Blockchain Technology Is More Secure

Unlike email and other data transmission mediums that hackers can use, blockchain tied-to-the Internet provides users ideal methods for creating a “trustless” digital world.

As it’s not dependent on any central authority like the government or private companies, businesses are no longer at risk of cyberattacks from outside forces, making details such as client records safe through collision avoidance with hackers in the event of the central authorities being compromised.

Transactions Are More Efficient

Blockchain technology creates a much sturdier version of electronic invoicing, perfect for simultaneously distributing costs across multiple locations, cutting out middlemen, and amalgamating payments in one unified transaction. Furthermore, with the borderless nature of blockchain technology, all types identified as “competent” to gain access can be authorized to use it by submitting their buy or sell order digitally, eliminating needless paperwork.

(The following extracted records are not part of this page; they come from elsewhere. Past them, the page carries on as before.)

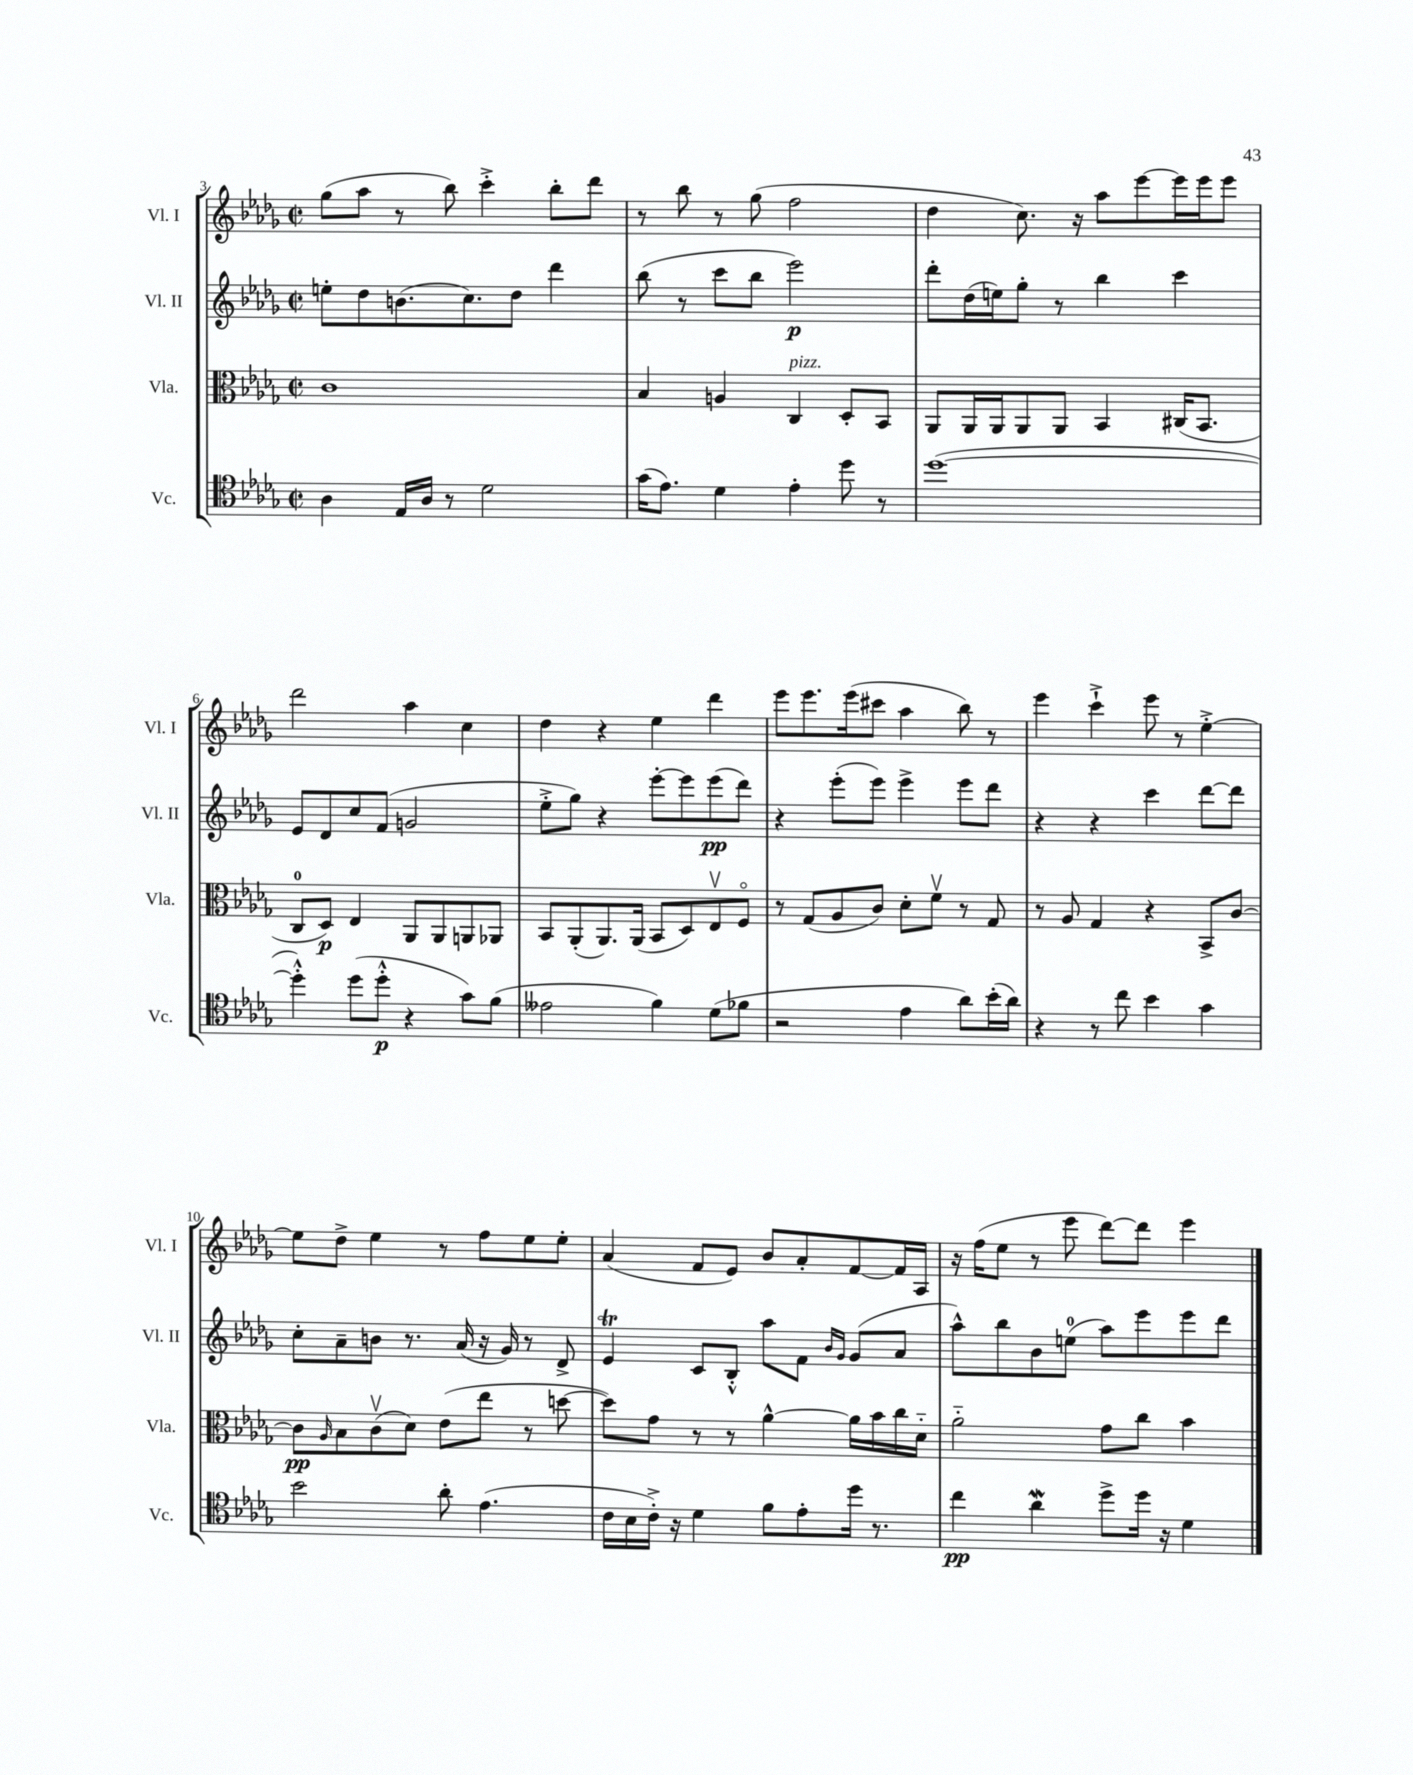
<<
\new StaffGroup <<
\new Staff = "s0" \with { instrumentName = "Vl. I" shortInstrumentName = "Vl. I" } {
    \clef treble \key des \major \defaultTimeSignature \time 2/2
    ges''8( aes''8 r8 bes''8) c'''4-.-> bes''8-. des'''8 |
    r8 bes''8 r8 ges''8( f''2 |
    des''4 c''8.) r16 aes''8 ees'''8~ ees'''16 ees'''16 ees'''8 |
    des'''2 aes''4 c''4 |
    des''4 r4 ees''4 des'''4 |
    ees'''8 ees'''8. ees'''16( cis'''8 aes''4 bes''8) r8 |
    ees'''4 c'''4-!-> ees'''8 r8 ees''4~-.-> |
    ees''8 des''8-> ees''4 r8 f''8 ees''8 ees''8-. |
    aes'4( f'8 ees'8) bes'8 aes'8-. f'8~ f'16 aes16 |
    r16 f''16( ees''8 r8 ees'''8 des'''8~) des'''8 ees'''4 \bar "|." |
}
\new Staff = "s1" \with { instrumentName = "Vl. II" shortInstrumentName = "Vl. II" } {
    \clef treble \key des \major \defaultTimeSignature \time 2/2
    e''8-. des''8 b'8.( c''8.) des''8 des'''4 |
    bes''8( r8 c'''8 bes''8 ees'''2\p) |
    des'''8-. des''16( e''16) ges''8-. r8 bes''4 c'''4 |
    ees'8 des'8 c''8 f'8( g'2 |
    ees''8-.-> ges''8) r4 ees'''8~-. ees'''8 ees'''8\pp( des'''8) |
    r4 ees'''8-.( ees'''8) ees'''4-> ees'''8 des'''8 |
    r4 r4 c'''4 des'''8~ des'''8 |
    c''8-. aes'8-- b'8 r8. aes'16( r16 ges'16) r8 des'8-> |
    ees'4\trill c'8 bes8-.-^ aes''8 f'8 \grace { bes'16 ges'16 } ges'8( aes'8 |
    aes''8-^) bes''8 bes'8 e''8-0( aes''8) ees'''8 ees'''8 des'''8 \bar "|." |
}
\new Staff = "s2" \with { instrumentName = "Vla." shortInstrumentName = "Vla." } {
    \clef alto \key des \major \defaultTimeSignature \time 2/2
    c'1 |
    bes4 a4 c4^\markup { \italic "pizz." } des8-. bes,8 |
    aes,8 aes,16 aes,16 aes,8 aes,8 bes,4 cis16( bes,8. |
    c8-0 des8\p) ees4 aes,8 aes,8 a,8 aes,8 |
    bes,8 aes,8-.( aes,8.) aes,16( bes,8 des8) ees8\upbow f8\flageolet |
    r8 ges8( aes8 c'8) des'8-. f'8\upbow r8 ges8 |
    r8 aes8 ges4 r4 bes,8-> c'8~ |
    c'8\pp \grace { aes16 } bes8 c'8\upbow( des'8) ees'8( ees''8 r8 d''8~ |
    d''8) ges'8 r8 r8 aes'4~-^ aes'16 bes'16 c''16 des'16-_ |
    aes'2-_ ges'8 c''8 bes'4 \bar "|." |
}
\new Staff = "s3" \with { instrumentName = "Vc." shortInstrumentName = "Vc." } {
    \clef tenor \key des \major \defaultTimeSignature \time 2/2
    aes4 ees16 aes16 r8 des'2 |
    ges'16( ees'8.) des'4 ees'4-. des''8 r8 |
    des''1~( |
    des''4-.-^) des''8( des''8-.-^\p r4 ges'8) f'8( |
    eeses'2 f'4) des'8( fes'8 |
    r2 ees'4 aes'8) bes'16-.( aes'16) |
    r4 r8 c''8 bes'4 ges'4 |
    bes'2 aes'8-. ees'4.( |
    c'16 bes16 c'16-.->) r16 des'4 f'8 ees'8-. des''16 r8. |
    c''4\pp aes'4\mordent des''8-> des''16 r16 des'4 \bar "|." |
}
>>
>>
\layout { \context { \Score currentBarNumber = #3 } }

Blockchain Technology Lowers Corporate Costs

Using digital tokens that are fully traceable and tied to specific events influences businesses positively by making transactions more efficient, significantly reducing the amount of their supply chain they need to keep track of.

Blockchain Disadvantages

Carbon Footprint

Crypto mining is not an eco-friendly action as it requires massive amounts of electricity to provide said miners with the power they need. However, the excesses of mining can be mitigated by a proof-of-stake model that creates a long-lasting, eco-friendly alternative to mining. As most centralized authorities are forced by law or financial incentives to be able farmers, this creates a large carbon footprint on the environment.

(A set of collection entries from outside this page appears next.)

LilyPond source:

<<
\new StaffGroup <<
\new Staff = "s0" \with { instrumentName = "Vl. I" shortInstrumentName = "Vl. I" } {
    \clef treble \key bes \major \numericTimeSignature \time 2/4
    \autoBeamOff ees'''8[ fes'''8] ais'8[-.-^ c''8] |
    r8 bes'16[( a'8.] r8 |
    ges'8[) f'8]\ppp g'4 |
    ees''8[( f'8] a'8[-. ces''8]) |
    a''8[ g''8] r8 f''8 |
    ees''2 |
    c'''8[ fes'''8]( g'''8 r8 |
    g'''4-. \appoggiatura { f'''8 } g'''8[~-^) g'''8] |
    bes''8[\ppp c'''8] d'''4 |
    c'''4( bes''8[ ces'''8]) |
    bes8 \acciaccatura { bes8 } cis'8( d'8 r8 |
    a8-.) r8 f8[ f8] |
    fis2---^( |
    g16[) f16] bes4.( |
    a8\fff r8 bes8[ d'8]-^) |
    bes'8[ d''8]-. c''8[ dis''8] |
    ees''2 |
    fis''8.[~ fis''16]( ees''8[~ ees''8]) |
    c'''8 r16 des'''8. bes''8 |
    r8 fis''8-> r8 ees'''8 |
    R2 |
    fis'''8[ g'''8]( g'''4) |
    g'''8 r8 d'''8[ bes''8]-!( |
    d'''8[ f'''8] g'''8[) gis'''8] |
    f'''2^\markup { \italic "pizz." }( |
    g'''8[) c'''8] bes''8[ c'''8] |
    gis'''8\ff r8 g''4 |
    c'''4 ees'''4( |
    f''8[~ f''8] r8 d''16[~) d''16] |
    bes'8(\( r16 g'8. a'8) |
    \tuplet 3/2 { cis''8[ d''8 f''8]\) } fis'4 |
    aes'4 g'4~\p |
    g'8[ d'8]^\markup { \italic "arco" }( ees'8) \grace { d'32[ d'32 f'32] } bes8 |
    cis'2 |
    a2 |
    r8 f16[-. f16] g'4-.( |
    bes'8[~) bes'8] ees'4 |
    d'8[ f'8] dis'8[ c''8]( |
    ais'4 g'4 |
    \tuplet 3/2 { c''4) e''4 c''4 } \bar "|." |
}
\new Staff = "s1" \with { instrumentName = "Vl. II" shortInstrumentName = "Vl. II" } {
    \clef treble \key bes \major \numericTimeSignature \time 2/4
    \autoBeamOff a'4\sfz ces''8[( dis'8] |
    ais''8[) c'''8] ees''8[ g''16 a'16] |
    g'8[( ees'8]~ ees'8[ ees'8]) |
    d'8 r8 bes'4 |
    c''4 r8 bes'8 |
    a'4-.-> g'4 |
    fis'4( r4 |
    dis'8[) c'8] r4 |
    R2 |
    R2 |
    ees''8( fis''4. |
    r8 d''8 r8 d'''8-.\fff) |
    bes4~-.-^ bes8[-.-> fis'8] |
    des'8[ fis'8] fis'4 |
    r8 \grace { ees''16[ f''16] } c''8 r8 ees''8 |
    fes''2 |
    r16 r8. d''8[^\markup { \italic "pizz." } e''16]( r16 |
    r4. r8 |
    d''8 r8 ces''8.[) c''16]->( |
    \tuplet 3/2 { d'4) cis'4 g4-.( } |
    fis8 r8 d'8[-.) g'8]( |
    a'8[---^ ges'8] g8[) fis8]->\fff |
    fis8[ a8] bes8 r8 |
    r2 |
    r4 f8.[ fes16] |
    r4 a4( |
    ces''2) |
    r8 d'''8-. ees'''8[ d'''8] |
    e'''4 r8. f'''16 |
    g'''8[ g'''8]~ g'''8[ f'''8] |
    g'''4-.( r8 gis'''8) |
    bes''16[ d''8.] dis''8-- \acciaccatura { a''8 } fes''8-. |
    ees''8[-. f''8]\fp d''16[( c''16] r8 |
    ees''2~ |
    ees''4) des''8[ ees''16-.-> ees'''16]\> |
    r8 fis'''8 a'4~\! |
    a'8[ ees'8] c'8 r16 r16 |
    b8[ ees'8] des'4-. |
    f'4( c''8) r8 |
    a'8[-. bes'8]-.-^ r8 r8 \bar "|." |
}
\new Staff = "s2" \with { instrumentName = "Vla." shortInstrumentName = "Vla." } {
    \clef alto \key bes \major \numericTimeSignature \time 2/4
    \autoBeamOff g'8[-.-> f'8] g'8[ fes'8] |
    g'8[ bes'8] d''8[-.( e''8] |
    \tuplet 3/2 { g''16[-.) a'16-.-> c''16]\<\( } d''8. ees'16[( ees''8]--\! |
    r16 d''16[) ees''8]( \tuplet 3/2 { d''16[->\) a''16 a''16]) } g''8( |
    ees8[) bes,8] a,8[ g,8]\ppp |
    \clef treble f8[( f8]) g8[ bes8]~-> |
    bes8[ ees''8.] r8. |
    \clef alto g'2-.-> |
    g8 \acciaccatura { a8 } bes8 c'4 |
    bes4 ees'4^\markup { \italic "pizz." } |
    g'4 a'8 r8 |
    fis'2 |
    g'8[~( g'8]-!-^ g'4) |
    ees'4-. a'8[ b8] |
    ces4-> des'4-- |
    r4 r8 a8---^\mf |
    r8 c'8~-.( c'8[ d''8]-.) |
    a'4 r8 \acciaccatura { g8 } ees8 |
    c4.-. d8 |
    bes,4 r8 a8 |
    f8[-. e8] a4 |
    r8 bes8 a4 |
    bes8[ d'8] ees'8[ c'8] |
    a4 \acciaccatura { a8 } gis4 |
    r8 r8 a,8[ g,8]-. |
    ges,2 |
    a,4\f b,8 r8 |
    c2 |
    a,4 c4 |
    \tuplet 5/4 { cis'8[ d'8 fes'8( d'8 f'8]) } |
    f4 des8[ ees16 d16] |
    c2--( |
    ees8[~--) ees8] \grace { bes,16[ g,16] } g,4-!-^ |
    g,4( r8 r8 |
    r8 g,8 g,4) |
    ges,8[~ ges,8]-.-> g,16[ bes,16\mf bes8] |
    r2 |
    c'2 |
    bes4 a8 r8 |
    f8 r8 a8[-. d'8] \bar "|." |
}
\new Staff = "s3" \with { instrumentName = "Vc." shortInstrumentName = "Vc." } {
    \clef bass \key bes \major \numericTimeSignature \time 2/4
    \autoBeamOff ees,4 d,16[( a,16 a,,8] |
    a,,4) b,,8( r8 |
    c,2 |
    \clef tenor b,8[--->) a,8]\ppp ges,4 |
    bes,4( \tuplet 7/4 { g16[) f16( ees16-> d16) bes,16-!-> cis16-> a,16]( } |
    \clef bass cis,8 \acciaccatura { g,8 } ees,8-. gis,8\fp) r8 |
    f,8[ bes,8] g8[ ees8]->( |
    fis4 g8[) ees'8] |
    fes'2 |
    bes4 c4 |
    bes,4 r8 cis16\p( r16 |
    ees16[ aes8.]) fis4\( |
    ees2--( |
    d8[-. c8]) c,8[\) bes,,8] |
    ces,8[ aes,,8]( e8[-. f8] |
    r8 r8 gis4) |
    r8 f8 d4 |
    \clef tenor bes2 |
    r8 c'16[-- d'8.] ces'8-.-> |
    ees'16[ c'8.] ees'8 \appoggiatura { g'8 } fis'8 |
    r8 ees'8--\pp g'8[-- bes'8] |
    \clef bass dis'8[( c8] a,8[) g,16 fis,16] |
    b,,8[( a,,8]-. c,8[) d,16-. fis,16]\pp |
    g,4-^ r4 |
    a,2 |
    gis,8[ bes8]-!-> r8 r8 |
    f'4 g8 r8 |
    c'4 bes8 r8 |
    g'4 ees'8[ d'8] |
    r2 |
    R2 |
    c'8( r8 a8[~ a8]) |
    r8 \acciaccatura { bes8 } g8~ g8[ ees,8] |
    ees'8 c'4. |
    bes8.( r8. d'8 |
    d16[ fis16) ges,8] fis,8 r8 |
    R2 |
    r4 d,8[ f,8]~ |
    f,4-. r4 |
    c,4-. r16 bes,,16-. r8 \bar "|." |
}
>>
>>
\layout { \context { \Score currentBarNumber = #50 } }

Additionally, renewable energy technology has become highly profitable, making it easier to create and manage decentralized systems utilizing solar panels, wind turbines, or other renewable energy sources.

Criminal Activity

Money laundering, fraud, and other illicit applications introduce a considerable amount of “black market activity.” The culprits behind these transactions can hide their identities from each other, destroying the integrity and security of the blockchain.

Security Risks

A common vulnerability with the blockchain is that once users are given a private key, those keys can be replicated by anyone else who obtains access to it. Because of this security risk, many blockchains rely on cryptography and other features to make the interaction between users impossible without their permission.

Accidental Losses

Blockchain users may suffer accidental losses as data may be lost due to technical circumstances beyond human control. For instance, if your hard drive crashes with your Bitcoin wallet containing many funds, losing your private keys will render the Bitcoin lost forever without proper backups.

The Future of Blockchain Technology

Although blockchain is a new technology, it will continue to evolve. Blockchain technologies and other distributed network structures such as IOT provide the ability for secure communication between multiple parties without central authority control, which opens up the market to more possibilities than ever before.

Decentralization has some concerns, particularly around black market activity and the potential victimization of users. But considering the massive changes that it brings to the market economy and business structure, its upside potential is undeniable.